Scientific Colloquium
June 3, 2020, 3:30 p.m.
Online Presentation


"LIGO-VIRGO Discoveries of New Gravitational Wave Events" 

The LIGO and Virgo gravitational-wave observatories collected nearly a year of data with better sensitivity than ever before during the recent O3 observing run.  Dozens of binary merger candidates were identified in near-real-time and shared with astronomers promptly, although no clear counterparts have been identified in this run.  LIGO-Virgo collaboration members are currently re-analyzing the data to confirm and fully characterize most of those candidates and to search for other gravitational-wave signals in the data.  Final analysis results are available for two events so far, with more on the way.  The latest events studied are revealing new combinations of the masses in merging compact binary systems, including a binary neutron star merger with a total mass of about 3.4 solar masses (GW190425) and the first binary black hole merger confirmed to have distinctly different masses (GW190412).  I will discuss these discoveries and what we have learned from them about the astrophysics of compact binary systems.

About the Speaker:

Peter Shawhan is a Professor in the University of Maryland Department of Physics, where he has been on the faculty since 2006.  He is also a Fellow of the Joint Space-Science Institute.  Shawhan received his Ph.D. from the University of Chicago and then spent 7 years at Caltech as a Postdoctoral Fellow and Staff Scientist before moving to Maryland.  Shawhan has made gravitational wave detection his primary research focus since 1999 and has held numerous leadership positions within the LIGO Scientific Collaboration (LSC).  He currently serves as Observational Science Coordinator for LIGO and is a member of the LSC Management Team.
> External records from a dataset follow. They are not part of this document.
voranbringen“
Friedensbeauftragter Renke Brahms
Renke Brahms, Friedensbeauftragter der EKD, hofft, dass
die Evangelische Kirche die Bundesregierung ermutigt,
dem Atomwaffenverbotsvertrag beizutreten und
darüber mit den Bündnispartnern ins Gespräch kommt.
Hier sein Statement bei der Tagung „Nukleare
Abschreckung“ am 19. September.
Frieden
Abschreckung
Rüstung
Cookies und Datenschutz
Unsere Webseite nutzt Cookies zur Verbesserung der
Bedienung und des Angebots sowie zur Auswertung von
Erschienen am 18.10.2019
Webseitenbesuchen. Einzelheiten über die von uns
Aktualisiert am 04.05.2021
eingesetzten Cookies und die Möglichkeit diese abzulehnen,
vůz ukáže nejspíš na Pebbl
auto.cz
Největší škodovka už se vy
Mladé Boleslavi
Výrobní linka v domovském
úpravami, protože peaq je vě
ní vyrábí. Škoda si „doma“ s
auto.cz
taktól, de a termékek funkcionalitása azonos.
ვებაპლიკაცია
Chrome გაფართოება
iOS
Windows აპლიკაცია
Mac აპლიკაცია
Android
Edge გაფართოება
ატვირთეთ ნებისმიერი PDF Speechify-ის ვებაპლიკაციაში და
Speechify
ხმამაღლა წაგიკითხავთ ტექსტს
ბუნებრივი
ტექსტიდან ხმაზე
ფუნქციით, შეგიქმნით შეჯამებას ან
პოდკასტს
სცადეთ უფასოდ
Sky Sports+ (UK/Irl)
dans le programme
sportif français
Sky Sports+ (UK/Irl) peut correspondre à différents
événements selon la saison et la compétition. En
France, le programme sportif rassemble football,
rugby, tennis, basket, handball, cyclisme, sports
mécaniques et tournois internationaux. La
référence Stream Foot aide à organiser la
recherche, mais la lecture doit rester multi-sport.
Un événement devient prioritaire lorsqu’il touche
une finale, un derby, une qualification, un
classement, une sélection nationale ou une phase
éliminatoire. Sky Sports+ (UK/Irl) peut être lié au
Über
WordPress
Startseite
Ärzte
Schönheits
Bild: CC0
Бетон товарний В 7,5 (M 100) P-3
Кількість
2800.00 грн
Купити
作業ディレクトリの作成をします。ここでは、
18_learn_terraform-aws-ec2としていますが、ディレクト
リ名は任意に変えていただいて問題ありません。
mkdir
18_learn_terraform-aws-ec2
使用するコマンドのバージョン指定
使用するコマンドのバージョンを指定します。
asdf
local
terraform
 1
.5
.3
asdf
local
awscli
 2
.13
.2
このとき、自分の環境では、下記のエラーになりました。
Shawhan received the Richard A. Ferrell Distinguished Faculty Fellowship from the UMD Dept. of Physics in 2016, and received both the University System of Maryland Board of Regents' Faculty Award for Excellence in Scholarship, Research, or Creative Activity and the Kirwan Faculty Research and Scholarship Prize in 2018 for his contributions to LIGO's breakthrough discoveries of gravitational waves and the development of multi-messenger astronomy.  He was elected a Fellow of the American Physical Society in 2019.